Press the silicone portion down lightly to ensure a smooth contact with the microscope slide before completing the lifetime fluorescence measurements, as described in the text protocol. Then place the sample on the stage of the microscope. To complete lifetime fluorescence measurements, directly couple the laser output to an acousto-optic tunable filter system to generate the 488 nanometer laser line.
Focus the laser beam using a custom-built laser scanning unit which is reflected by a dichroic mirror into the back aperture of a 10X objective and then onto the sample. Refer to the text protocol for instructions on performing measurements and processing data. Chilled quantum dots are characterized using photoluminescence spectroscopy to measure emission, excitation spectra, and the overall quantum yield.
The swell-encapsulated quantum dots are highly photoluminescent, therefore brightness is indicative of successful swell encapsulation. Cross sections of the polymer can be mounted in the fluorescence microscope to measure the degree of swell encapsulation. Once mastered, this technique can be done in around 15 minutes with swell encapsulated samples, if it's performed properly.

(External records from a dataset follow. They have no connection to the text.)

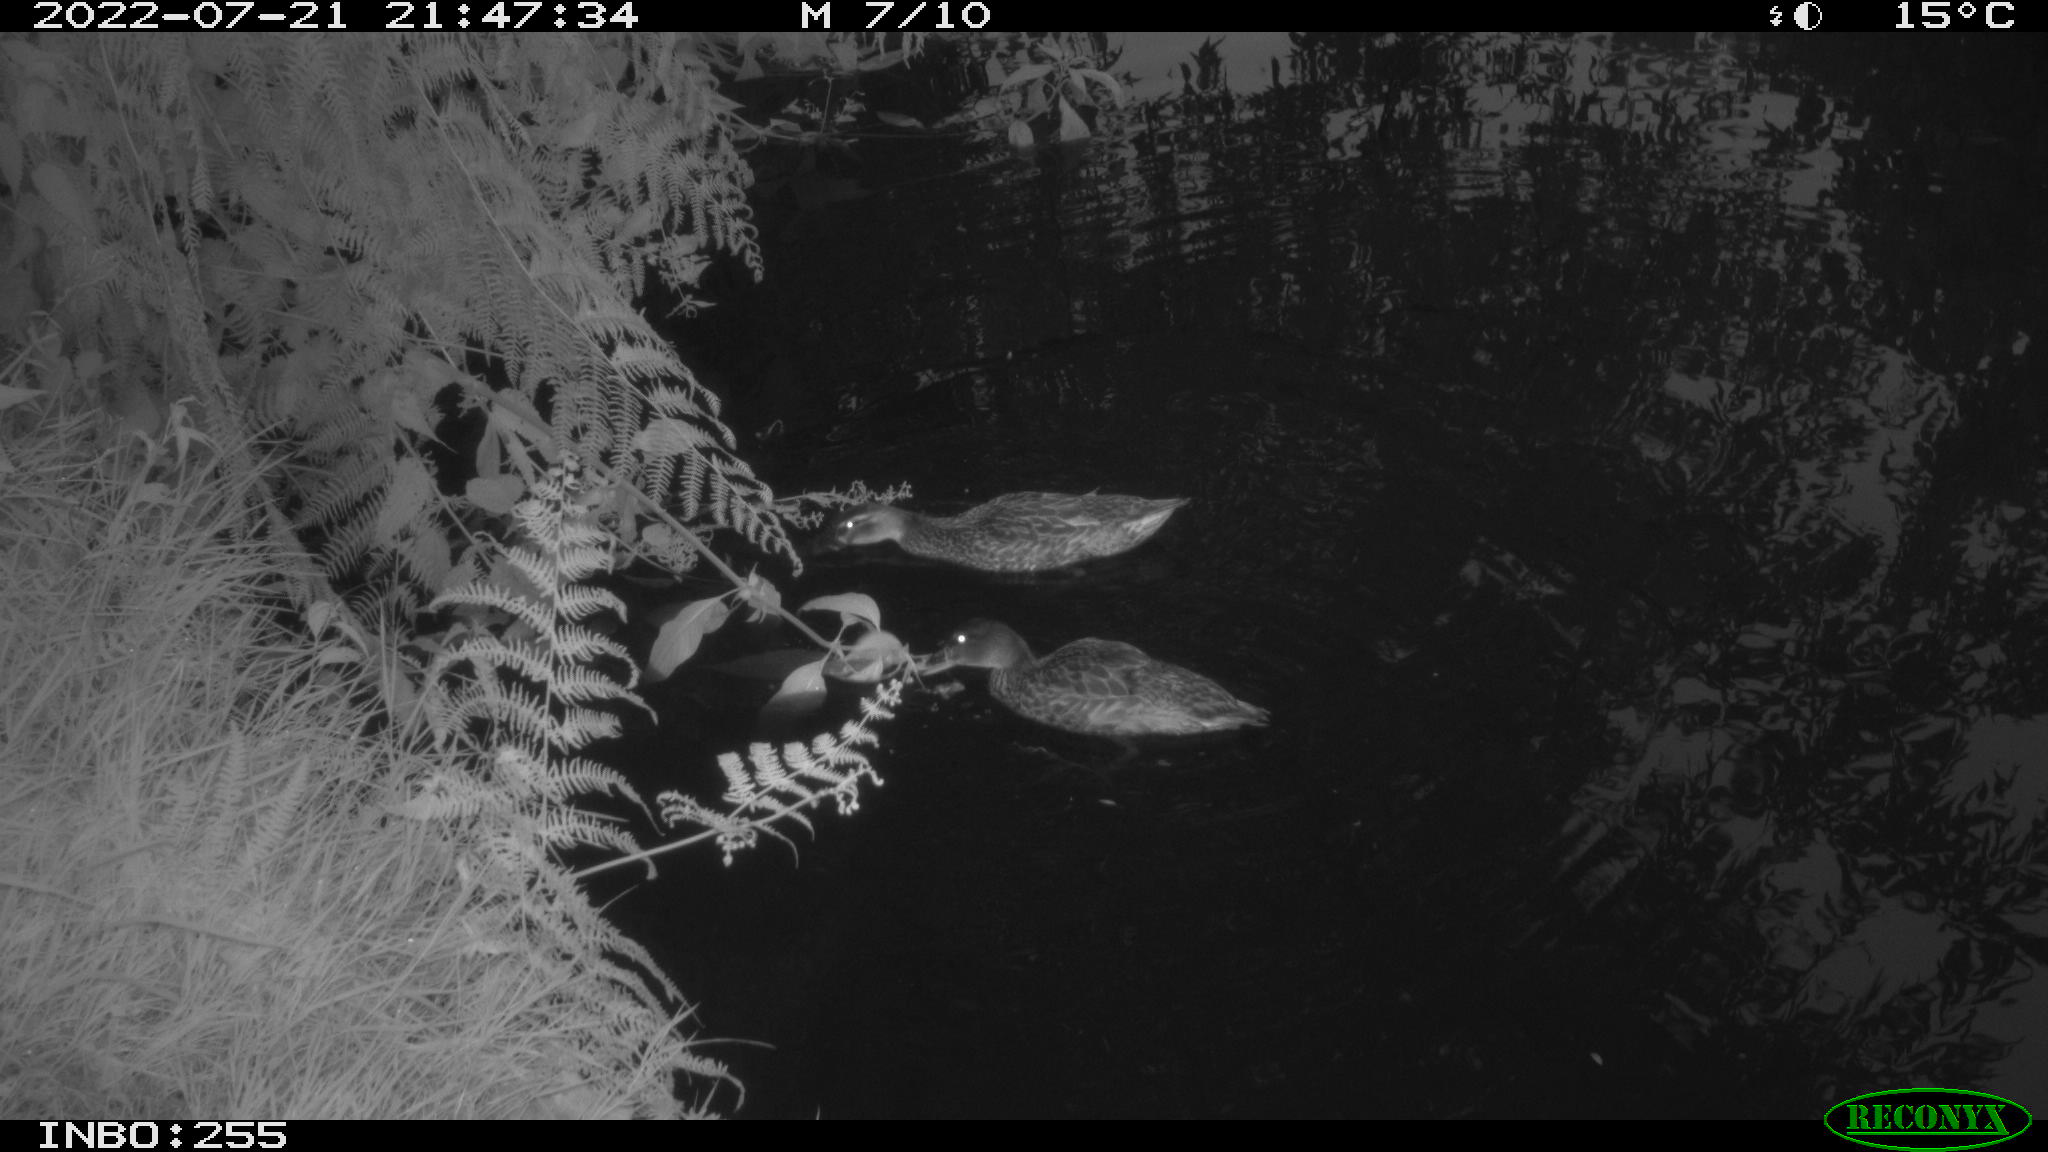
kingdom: Animalia
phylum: Chordata
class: Aves
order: Anseriformes
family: Anatidae
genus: Anas
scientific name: Anas platyrhynchos
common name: Mallard
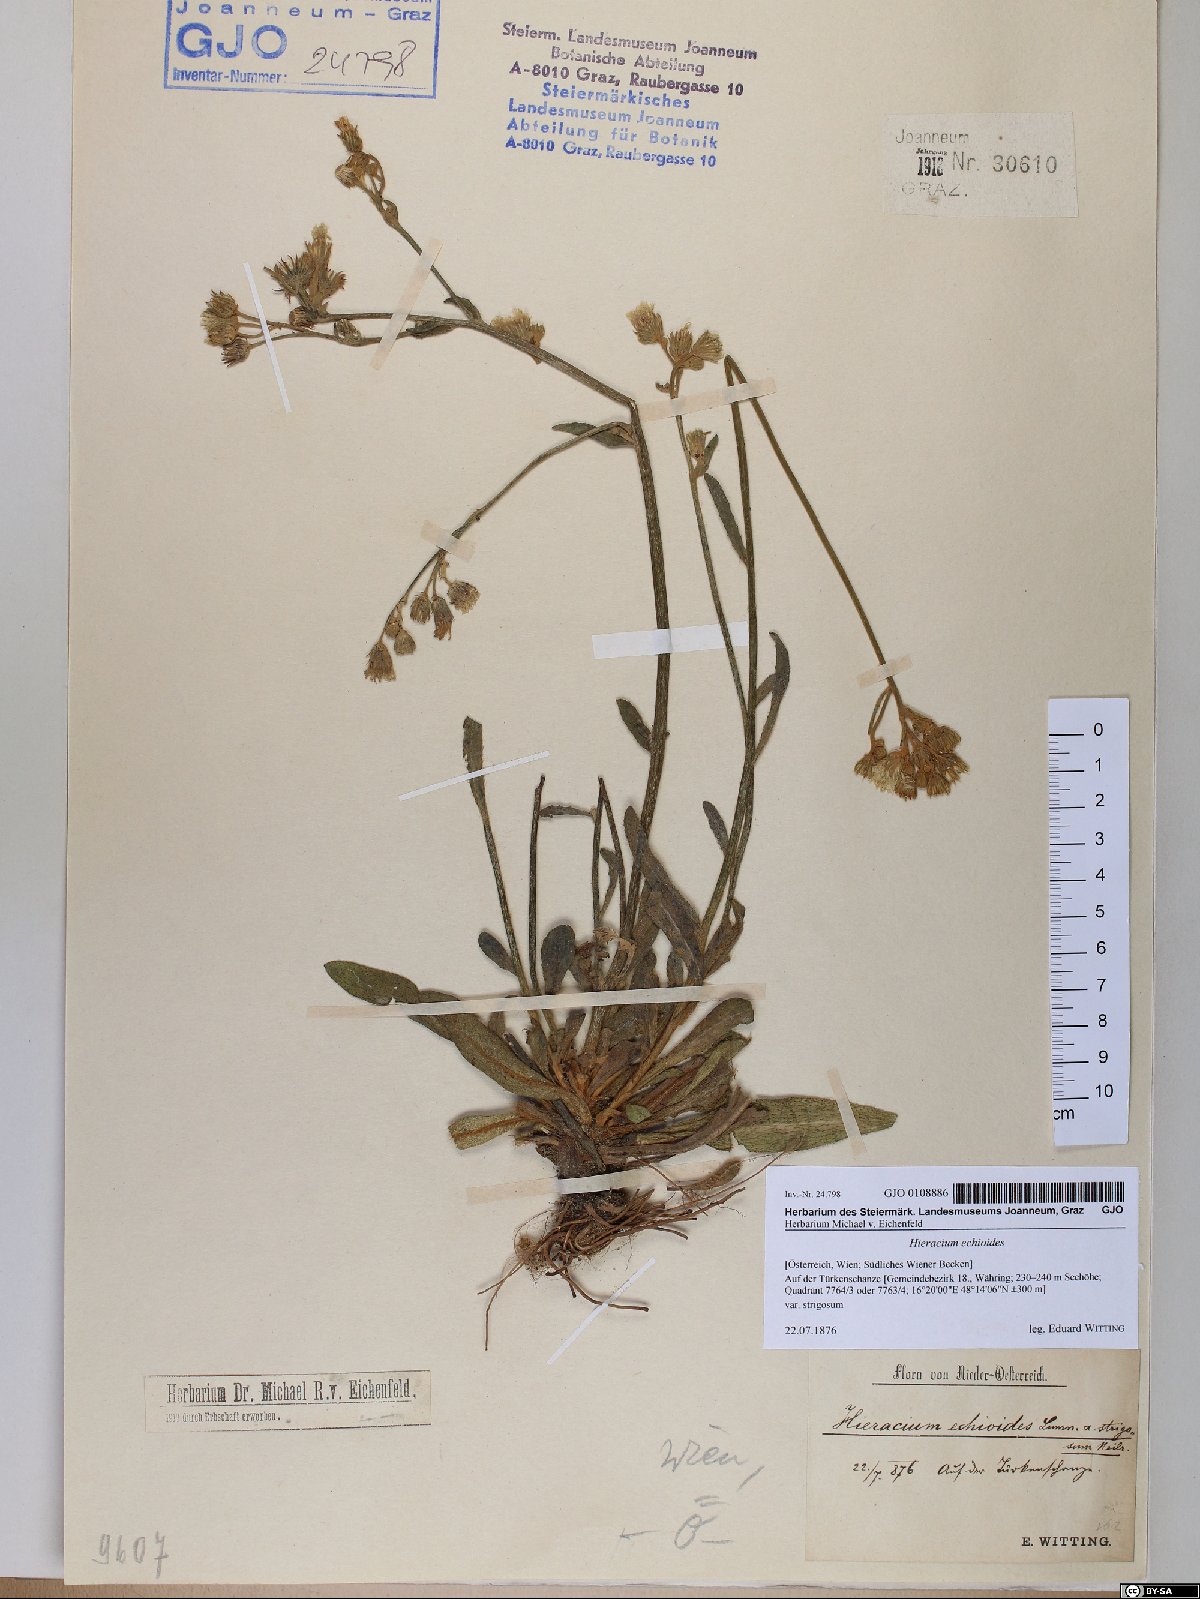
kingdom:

While attempting the procedure, it is important to remember that the blade used for cutting the polymer samples is uncontaminated and relatively sharp, as inconsistencies at this stage may introduce artifacts in the fluorescence images. Following this procedure, other methods like energy dispersive X-ray spectroscopy in addition to functional testing, can be performed to further gauge encapsulation amount or surface concentration. After its development, this technique paved the way for researchers in the field of material science to explore nanoparticle composite design using a range of host matrices.
Don't forget that working with cadmium selenide can be extremely hazardous, and precautions, such as wearing suitable personal protective equipment and working in a fume cupboard, should always be taken while performing this procedure.